__EXTRAIT DU DOCUMENT__.
__________________________________________________
Les apports et limites théoriques : De la persistance des phénomènes inégalitaireshandicapant les carrières féminines
Comme le montre la littérature que nous mobilisons dans le premier chapitre de notre thèse, malgré une amélioration substantielle de la condition des femmes au niveau professionnel, on observe une persistance des phénomènes inégalitaires qui handicapent ces dernières au niveau professionnel. Pour Lallement (2003), il existe une « reconstruction permanente des inégalités entre hommes et femmes sur le marché du travail (tant du point de vue des salaires, des modes d’emploi, de la mobilité. . .) » (p.130). Ce constat est d’ailleurs partagé par Maruani (2017) qui déplore une historique itération « (…) entre des avancées vers l’égalité, des stagnations et des régressions. » (p3).
Cependant, considérant les évolutions sociétales que connait la France depuis 1965 et la volonté récente du législateur de renforcer le caractère coercitif de ces lois, nous nous interrogeons sur l’évolution de l’égalité professionnelle au sein des 39.1% des organisations qui appliquent la loi au 16/01/2016 selon le rapport de la DARES-CMH coordonné par Sophie Pochic en 2018. C’est d’ailleurs notre première question de recherche, « Les phénomènes inégalitaires persistent-ils même dans des organisations qui s’engagent en faveur de l’égalité professionnelle ? ». L’étude longitudinale originale que nous avons réalisée des RSC qui nous ont été confiés, nous montre que les phénomènes de plafond de verre, de tuyau percé, de paroi de verre et des écarts de rémunération pour les plus hauts niveaux de responsabilité persistent entre 2008 et 2016 et ce malgré la présence d’accords égalité depuis 2006. Ceci répond à notre seconde question de recherche. Ces résultats remettent en question l’efficacité de la démarche égalité de notre terrain que nous considérons, sur la base de l’analyse comparative de son accord avec la politique d’égalité affichée d’Orange SA, comme un cas exemplaire. Cependant l’efficacité de ses mesures liées à l’équité des rémunérations, à l’équité de l’accès à la formation et à celles mettant en œuvre les lois de l’égalité relatives à la parentalité, font que nous considérons tout de même ce cas comme exemplaire, bien que des ajustements soient nécessaires.
__________________________________________________
__ENREGISTREMENTS FOURNIS__.

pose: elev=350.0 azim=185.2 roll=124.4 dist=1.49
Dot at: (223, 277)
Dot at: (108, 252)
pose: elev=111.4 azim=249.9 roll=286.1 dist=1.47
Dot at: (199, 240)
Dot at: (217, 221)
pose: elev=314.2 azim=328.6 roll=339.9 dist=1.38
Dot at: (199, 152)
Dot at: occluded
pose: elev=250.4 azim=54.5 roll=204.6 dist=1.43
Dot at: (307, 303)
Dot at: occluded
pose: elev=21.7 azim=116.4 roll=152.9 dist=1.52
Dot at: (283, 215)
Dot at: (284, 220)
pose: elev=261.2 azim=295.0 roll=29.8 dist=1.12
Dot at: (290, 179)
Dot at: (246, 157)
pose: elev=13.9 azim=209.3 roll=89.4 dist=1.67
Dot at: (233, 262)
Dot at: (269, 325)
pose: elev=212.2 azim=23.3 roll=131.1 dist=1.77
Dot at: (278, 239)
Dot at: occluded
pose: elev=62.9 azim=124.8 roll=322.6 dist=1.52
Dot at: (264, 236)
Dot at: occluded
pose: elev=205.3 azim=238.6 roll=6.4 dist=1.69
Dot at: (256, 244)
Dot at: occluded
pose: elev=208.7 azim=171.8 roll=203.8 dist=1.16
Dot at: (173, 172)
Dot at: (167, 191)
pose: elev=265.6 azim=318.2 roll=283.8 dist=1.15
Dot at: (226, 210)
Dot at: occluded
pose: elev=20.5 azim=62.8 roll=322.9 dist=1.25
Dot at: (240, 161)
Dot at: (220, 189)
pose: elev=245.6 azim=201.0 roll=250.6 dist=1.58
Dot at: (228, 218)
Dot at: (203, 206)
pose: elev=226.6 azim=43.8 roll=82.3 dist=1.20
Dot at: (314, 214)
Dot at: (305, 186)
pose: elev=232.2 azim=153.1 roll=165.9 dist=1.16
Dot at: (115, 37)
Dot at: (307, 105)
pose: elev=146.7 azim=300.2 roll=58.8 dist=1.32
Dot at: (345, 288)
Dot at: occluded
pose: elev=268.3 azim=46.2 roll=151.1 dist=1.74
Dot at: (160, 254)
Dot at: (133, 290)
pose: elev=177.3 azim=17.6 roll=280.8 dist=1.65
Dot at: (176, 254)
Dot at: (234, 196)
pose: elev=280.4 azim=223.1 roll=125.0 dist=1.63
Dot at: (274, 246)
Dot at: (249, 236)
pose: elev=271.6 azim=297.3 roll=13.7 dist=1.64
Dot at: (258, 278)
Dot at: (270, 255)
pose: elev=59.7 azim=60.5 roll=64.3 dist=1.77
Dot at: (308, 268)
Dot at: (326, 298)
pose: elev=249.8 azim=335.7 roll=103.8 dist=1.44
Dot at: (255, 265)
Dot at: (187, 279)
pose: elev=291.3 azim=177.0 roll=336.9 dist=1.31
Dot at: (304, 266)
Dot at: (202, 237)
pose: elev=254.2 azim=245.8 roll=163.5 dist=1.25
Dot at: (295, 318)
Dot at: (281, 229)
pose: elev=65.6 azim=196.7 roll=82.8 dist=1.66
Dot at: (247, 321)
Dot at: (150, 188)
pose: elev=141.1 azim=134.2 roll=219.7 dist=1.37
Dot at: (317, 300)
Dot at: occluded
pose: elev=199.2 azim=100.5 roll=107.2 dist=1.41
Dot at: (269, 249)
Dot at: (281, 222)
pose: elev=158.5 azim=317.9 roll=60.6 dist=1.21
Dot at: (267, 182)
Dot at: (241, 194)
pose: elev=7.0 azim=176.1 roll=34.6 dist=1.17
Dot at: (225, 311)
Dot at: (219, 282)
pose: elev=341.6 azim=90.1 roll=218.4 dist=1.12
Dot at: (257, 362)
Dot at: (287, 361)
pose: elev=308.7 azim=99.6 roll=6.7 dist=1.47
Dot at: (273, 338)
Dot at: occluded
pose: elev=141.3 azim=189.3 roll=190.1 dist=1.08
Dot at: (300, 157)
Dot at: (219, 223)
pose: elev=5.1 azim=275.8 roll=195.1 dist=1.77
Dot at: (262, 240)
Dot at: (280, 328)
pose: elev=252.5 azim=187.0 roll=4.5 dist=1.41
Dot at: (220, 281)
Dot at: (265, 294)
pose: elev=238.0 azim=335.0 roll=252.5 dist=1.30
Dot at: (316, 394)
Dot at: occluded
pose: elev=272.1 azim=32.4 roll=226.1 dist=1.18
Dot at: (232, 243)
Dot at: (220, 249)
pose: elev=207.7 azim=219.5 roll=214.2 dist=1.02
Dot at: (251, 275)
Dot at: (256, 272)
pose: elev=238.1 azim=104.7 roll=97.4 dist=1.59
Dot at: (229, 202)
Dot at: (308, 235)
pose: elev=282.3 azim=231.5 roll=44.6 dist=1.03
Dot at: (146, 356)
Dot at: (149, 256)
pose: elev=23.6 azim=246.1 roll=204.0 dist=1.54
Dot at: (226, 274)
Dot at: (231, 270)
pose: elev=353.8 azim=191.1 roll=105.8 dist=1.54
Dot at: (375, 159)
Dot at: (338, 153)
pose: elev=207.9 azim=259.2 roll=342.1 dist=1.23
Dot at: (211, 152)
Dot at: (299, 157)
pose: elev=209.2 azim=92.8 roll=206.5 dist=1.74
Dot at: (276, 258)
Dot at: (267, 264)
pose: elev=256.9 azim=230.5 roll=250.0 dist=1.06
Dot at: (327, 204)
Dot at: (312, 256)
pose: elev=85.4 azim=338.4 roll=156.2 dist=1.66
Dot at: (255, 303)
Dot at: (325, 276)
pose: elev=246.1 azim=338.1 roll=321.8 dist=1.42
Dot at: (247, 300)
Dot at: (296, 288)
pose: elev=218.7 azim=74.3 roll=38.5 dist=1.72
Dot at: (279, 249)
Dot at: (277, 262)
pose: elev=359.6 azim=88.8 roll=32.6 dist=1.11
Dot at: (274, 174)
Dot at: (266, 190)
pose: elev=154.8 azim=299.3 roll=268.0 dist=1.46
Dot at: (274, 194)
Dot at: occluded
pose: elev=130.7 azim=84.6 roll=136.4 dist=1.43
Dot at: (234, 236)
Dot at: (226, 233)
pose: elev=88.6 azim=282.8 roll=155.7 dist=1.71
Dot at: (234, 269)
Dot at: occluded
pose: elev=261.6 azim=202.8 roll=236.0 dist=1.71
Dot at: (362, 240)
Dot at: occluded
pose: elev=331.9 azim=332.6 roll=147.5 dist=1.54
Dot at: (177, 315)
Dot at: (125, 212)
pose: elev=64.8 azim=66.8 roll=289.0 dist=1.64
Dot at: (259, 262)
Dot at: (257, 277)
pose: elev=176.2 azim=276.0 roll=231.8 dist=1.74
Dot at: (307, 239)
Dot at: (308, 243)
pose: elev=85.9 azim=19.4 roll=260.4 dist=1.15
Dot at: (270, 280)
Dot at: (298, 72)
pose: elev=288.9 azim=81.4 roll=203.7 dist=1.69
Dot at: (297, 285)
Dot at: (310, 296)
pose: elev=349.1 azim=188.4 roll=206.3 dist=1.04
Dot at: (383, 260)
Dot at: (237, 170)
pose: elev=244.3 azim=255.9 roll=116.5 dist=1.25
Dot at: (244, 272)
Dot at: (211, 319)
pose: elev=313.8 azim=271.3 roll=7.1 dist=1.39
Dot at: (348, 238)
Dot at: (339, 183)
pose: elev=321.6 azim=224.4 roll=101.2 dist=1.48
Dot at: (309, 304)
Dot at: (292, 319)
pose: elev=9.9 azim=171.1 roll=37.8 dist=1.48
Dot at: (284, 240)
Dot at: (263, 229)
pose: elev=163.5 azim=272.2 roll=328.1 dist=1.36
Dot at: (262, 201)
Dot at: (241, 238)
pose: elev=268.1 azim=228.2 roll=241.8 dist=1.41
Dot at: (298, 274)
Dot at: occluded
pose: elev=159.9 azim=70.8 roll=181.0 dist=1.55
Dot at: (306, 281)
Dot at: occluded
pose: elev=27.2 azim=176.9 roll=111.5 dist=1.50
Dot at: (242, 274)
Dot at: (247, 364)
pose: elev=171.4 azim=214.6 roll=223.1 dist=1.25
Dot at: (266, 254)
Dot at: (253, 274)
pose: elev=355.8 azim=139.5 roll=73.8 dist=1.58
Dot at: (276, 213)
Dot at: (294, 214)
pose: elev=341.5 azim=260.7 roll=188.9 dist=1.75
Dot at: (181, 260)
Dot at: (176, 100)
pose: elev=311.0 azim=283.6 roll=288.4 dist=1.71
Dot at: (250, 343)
__________________________________________________
__TÂCHES À RÉALISER__.
a) D'après l'extrait sur les inégalités professionnelles entre femmes et hommes, pourquoi le terrain étudié reste-t-il considéré comme un cas exemplaire malgré la persistance des phénomènes inégalitaires ? Répondez en une à trois phrases.
b) Présentez sous forme de liste numérotée la partie des enregistrements qui s'ouvre sur la ligne contenant « pose: elev=353.8 azim=191.1 » et se termine par la ligne contenant « Dot at: (296, 288) », ces deux lignes incluses et sans les lignes vides.

__RÉPONSES DANS L'ORDRE__.
a) Le terrain reste considéré comme exemplaire en raison de l'efficacité de ses mesures. Elles portent sur l'équité des rémunérations et sur l'équité de l'accès à la formation. Elles mettent aussi en œuvre les lois de l'égalité relatives à la parentalité, même si des ajustements restent nécessaires.

b)
1. pose: elev=353.8 azim=191.1 roll=105.8 dist=1.54
2. Dot at: (375, 159)
3. Dot at: (338, 153)
4. pose: elev=207.9 azim=259.2 roll=342.1 dist=1.23
5. Dot at: (211, 152)
6. Dot at: (299, 157)
7. pose: elev=209.2 azim=92.8 roll=206.5 dist=1.74
8. Dot at: (276, 258)
9. Dot at: (267, 264)
10. pose: elev=256.9 azim=230.5 roll=250.0 dist=1.06
11. Dot at: (327, 204)
12. Dot at: (312, 256)
13. pose: elev=85.4 azim=338.4 roll=156.2 dist=1.66
14. Dot at: (255, 303)
15. Dot at: (325, 276)
16. pose: elev=246.1 azim=338.1 roll=321.8 dist=1.42
17. Dot at: (247, 300)
18. Dot at: (296, 288)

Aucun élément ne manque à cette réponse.